Pour se donner une justification morale, les Britanniques font venir John Colin Carothers, un «ethnopsychiatre» très connu à l’époque. Pour lui, cela ne fait aucun doute: les Kikuyu, l’ethnie dominante de la rébellion Mau-Mau, souffrent d’une «psychose de masse» provoquée par «une crise de transition entre les mondes primitif et moderne». Dès lors, la seule guérison possible est la «confession» de ceux qui ont prêté allégeance aux Mau-Mau, afin qu’ils puissent entamer leur «rééducation morale». C’est cette base intellectuelle qui justifie la torture: extraire la confession devient une fin en soi, pour accéder à la repentance. Les papiers officiels britanniques insistent donc en permanence sur l’identification de ceux qui ont prêté allégeance. Suivant leurs «progrès», les prisonniers sont transférés d’un groupe à l’autre, d’un camp à l’autre.

Les punitions collectives sont aussi courantes. Un exemple parmi tant d’autres: le 21 septembre 1954, un commissaire local, dénommé J.D. Campbell, envoie ses forces saisir les troupeaux de 61 fermiers. Il note scrupuleusement que 234 vaches, 475 brebis et moutons, sont capturés, soit «100% du bétail de chaque propriétaire». Sa justification: ces villageois avaient protégé un gang de Mau-Mau et l’avaient applaudi quand il avait tué un Africain travaillant pour les forces coloniales. «Un acte particulièrement horrible de la population locale», assène le commissaire dans le document.

Le manuel du parfait bourreau

Les Britanniques sont pourtant soucieux de se donner un cadre légal. Ils demandent à Eric Griffith-Jones, l’avocat général de la colonie, d’expliciter les traitements qui peuvent être infligés ou pas. Ce dernier ne cache pas son indignation, estimant que les maltraitances «rappellent de façon pénible les conditions de l’Allemagne nazie ou de la Russie communiste». Mais il accepte quand même de rédiger une sorte de manuel du parfait bourreau. Dans une lettre de juin 1957, envoyée au gouverneur du Kenya, Evelyn Baring, il écrit que les coups sur les prisonniers doivent être uniquement portés sur le haut du corps, et «les parties vulnérables ne doivent pas être frappées, particulièrement la rate, le foie et les reins». Il ajoute que «ceux qui profèrent les violences […] doivent rester calmes, équilibrés et froids». Secrets aussi: «Si nous devons pécher, nous devons le faire discrètement.»

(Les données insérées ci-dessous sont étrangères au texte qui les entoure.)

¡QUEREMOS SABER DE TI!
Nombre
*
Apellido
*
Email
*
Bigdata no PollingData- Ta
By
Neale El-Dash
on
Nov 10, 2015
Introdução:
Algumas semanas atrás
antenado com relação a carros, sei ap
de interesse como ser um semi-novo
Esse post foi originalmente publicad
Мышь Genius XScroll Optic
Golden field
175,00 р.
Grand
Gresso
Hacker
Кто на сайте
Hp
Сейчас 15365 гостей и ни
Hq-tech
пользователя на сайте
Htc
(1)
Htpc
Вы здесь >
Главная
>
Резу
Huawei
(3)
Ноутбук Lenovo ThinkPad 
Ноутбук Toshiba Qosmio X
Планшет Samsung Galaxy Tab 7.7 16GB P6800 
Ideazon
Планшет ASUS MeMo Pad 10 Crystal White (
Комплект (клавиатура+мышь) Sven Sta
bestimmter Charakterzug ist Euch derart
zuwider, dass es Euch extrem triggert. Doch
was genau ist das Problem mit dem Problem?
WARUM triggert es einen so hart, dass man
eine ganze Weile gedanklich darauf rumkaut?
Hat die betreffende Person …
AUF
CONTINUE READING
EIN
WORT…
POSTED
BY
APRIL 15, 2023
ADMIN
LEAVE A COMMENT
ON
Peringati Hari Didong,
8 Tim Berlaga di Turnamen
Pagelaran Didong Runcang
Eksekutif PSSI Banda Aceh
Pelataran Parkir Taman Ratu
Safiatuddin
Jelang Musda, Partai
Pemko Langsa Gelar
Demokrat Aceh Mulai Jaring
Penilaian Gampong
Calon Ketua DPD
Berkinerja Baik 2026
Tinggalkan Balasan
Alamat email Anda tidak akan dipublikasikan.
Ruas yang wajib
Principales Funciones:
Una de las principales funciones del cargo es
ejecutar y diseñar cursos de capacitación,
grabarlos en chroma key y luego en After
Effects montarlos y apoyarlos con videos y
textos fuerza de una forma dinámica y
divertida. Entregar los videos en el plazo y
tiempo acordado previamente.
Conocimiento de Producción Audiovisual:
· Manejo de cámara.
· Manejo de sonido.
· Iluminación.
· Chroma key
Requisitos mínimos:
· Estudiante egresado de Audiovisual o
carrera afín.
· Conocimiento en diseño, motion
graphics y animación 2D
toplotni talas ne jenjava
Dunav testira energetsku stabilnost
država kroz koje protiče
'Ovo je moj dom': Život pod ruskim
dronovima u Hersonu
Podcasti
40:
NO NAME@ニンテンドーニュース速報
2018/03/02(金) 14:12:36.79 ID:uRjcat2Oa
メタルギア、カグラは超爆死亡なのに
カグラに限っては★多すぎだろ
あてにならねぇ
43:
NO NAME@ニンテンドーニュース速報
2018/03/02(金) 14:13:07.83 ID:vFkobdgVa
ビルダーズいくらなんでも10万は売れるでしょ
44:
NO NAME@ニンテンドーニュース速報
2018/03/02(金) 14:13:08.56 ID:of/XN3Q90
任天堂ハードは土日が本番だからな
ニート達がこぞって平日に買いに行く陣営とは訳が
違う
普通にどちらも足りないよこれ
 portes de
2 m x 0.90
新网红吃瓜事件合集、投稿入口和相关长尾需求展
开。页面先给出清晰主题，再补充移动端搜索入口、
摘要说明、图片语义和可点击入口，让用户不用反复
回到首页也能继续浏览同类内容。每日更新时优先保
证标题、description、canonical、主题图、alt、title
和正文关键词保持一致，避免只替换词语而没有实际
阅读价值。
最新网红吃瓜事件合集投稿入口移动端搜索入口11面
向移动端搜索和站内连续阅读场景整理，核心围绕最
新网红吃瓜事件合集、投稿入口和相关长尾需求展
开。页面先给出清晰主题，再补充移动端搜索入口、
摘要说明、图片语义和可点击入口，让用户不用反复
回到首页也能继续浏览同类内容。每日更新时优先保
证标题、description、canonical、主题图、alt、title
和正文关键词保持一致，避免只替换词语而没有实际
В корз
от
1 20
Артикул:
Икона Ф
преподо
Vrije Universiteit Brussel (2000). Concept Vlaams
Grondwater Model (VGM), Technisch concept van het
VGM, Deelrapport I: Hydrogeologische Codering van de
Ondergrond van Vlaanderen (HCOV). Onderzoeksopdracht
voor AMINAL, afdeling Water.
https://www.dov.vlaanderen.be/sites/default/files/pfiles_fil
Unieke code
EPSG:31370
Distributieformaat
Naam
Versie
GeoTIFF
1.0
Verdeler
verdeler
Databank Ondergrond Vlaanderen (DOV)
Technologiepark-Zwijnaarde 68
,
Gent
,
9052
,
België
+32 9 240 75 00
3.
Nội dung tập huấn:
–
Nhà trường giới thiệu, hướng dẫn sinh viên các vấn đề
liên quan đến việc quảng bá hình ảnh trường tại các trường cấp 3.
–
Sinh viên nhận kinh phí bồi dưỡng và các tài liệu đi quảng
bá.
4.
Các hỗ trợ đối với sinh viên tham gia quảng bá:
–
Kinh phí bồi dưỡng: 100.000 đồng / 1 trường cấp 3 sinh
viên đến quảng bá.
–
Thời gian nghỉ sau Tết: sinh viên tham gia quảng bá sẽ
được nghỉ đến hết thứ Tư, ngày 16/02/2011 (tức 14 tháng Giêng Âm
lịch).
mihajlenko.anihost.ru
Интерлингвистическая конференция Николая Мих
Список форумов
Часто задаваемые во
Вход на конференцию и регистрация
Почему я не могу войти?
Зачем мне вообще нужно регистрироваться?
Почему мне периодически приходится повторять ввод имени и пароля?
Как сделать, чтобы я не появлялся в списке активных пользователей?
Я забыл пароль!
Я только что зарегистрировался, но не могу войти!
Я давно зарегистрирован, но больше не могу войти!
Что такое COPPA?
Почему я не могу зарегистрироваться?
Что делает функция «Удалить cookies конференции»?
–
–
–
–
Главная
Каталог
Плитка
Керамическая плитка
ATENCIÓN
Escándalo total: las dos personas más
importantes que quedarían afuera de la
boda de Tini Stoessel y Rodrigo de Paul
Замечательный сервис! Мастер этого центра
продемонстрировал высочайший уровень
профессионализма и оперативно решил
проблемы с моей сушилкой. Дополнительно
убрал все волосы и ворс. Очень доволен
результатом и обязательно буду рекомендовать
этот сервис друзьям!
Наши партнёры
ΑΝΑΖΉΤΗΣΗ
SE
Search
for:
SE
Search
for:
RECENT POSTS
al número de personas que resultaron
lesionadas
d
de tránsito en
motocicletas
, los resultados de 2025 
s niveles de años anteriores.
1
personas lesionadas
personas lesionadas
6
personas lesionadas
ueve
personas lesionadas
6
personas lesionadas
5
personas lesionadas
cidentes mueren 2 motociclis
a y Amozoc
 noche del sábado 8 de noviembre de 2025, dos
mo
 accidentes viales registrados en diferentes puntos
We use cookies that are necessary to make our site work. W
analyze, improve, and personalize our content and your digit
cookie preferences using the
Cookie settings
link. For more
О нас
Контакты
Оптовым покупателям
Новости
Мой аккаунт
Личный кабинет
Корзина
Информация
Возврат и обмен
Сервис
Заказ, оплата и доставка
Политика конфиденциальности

Deux ans plus tard, le même avocat général rédige un long mémo sur la meilleure façon d’imposer le travail forcé sans violer la Convention européenne des droits de l’homme, entrée en vigueur en 1953. Selon lui, il faut pouvoir prouver l’existence d’une «urgence mettant en danger la vie ou le bien-être de la communauté».

Ces élucubrations pénales marquent la fin d’une époque. En 1960, l’état d’urgence est finalement supprimé. Trois ans plus tard, le Kenya obtient son indépendance. Il faudra toutefois attendre plus d’un demi-siècle pour que la souffrance infligée soit reconnue officiellement. Mais les vannes semblent ouvertes. Un cabinet d’avocats vient de déposer plainte au nom de 8 000 victimes de la répression contre les Mau-Mau. Des affaires venant du Yémen, de Chypre et de Malaisie sont également attendues. La vraie revanche des Mau-Mau.